Il est probable que les 2 méthodes aient été trouvées par les uns ou les autres. Si cela n’est pas le cas, l’enseignant introduit l’autre méthode lors de cette mise en commun.

Langages allocentrés (ou « absolus ») Langage autocentré (ou « relatif »)
  • Rochers (signifie « avance d’une case vers les rochers »), Fond, Fond, Fond, Rochers, Rochers, Surface,  Rochers
  • Est, Bas, Bas, Bas, Est, Est, Haut, Est   
Avance (signifie « avance d’une case droit devant soi »), Plonge, Plonge, Plonge, Avance, Avance, Remonte, Avance

Note pédagogique
Si cette tâche a été exécutée sans difficulté par les élèves, on peut leur demander de programmer le trajet retour du sous-marin, sans oublier l’instruction « attraper » qui signifie « attraper le trésor » afin qu’il ne rentre pas bredouille.

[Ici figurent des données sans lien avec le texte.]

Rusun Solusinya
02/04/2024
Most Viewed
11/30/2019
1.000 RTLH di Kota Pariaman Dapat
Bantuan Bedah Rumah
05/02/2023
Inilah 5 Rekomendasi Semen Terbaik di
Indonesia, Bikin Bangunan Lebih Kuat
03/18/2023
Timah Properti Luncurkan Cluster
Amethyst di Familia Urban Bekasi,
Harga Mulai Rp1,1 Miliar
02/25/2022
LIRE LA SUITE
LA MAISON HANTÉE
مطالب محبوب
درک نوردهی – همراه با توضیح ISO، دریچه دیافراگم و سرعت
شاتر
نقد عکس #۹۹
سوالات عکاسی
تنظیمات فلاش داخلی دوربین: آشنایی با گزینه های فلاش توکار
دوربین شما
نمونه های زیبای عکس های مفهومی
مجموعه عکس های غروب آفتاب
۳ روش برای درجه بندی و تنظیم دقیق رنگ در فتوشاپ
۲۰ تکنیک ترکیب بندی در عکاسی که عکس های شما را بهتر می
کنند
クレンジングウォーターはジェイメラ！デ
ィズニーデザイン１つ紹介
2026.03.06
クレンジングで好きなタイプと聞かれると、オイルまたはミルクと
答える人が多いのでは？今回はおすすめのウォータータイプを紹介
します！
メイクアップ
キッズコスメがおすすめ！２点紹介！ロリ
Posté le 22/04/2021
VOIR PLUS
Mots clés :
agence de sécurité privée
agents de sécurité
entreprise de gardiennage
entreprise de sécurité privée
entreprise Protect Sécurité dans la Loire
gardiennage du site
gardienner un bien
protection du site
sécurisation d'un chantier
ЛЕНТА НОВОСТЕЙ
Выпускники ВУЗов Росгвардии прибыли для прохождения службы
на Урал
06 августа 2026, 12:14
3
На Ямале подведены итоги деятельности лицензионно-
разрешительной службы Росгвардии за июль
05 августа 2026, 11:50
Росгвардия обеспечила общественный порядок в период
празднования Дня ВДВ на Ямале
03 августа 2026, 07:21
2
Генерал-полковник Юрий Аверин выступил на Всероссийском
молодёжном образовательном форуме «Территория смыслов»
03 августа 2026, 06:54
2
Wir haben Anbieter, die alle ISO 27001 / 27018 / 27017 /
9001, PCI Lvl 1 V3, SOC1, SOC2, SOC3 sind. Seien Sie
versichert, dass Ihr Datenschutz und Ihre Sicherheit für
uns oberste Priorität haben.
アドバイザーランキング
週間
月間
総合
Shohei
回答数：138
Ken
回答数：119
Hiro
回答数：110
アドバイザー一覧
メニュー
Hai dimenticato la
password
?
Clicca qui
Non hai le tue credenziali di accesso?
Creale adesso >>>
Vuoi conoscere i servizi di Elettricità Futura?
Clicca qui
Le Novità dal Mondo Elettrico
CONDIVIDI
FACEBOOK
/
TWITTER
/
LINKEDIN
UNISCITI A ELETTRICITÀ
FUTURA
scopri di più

La classe remarque que le sous-marin n’a besoin que d’un langage très simple pour être commandé (en particulier, très peu de mots différents sont nécessaires). L’enseignant explique que les machines comme les ordinateurs, les robots, etc., peuvent être programmés à l’aide de langages particuliers, appelés « langages de programmation », qui sont beaucoup plus simples que les langues naturelles comme le français, l’anglais, etc.
Un second apport de cette mise en commun permet d’appréhender la notion de « bug ». Au cours des présentations des différents programmes, il viendra certainement une occasion où une instruction manquera, ou sera erronée. À ce moment, même si la classe sait que le résultat ne sera pas bon, l’enseignant peut décider d’amener tout de même le programme jusqu’à sa fin, pour voir où le  sous-marin finira par arriver.
Une seule erreur peut avoir des conséquences très importantes. On remarquera qu'une erreur dans un langage autocentré peut conduire plus loin du trésor qu'une erreur dans un langage allocentré. Cependant, dans les deux cas, il s'agit d'un bug et on notera deux choses. Premièrement, l'objectif n'est pas atteint, donc c'est un échec aussi important dans un cas que dans l'autre. Deuxièmement, si le pirate qui a laissé le trésor au fond de l'eau a également placé des pièges autour, alors on ne veut pas se tromper... même pas un tout petit peu.

Conclusion et traces écrites

La classe synthétise collectivement ce qui a été appris au cours de cette séance :

  • Un programme est une suite d’instructions exprimées dans un langage particulier compréhensible par l’homme et la machine.
  • Un bug est une erreur dans un programme. Un tout petit bug peut parfois avoir des conséquences énormes.

Les élèves notent ces conclusions dans leur cahier de sciences.

Prolongement

  • Afin d’illustrer la décomposition de tâches complexes en instructions simples, l’enseignant peut proposer l’activité suivante. Il veut effectuer une tâche d’apparente facilité (ex: boire un verre d’eau, manger un biscuit) mais il n’obéira qu’à des tâches élémentaires et parfaitement explicites. Les enfants vont devoir expliciter sans sous-entendu ce que le maître doit faire (c’est-à-dire  « programmer » le maître comme s’il était une machine) : « soulève ta main », « soulève ton coude », « approche ta main du verre », « serre le verre pas trop fort », « dirige-le vers ta bouche », « ouvre tes lèvres", etc… Le professeur mime en temps réel les commandes qu’il reçoit. Le degré de détail des instructions « simples » est évidemment laissé à la discrétion de l’enseignant, tant que les élèves perçoivent la difficulté qu’il y a à devoir tout détailler sans ambiguïté à une machine, pour qu’elle effectue une tâche que les humains jugent pourtant simpliste.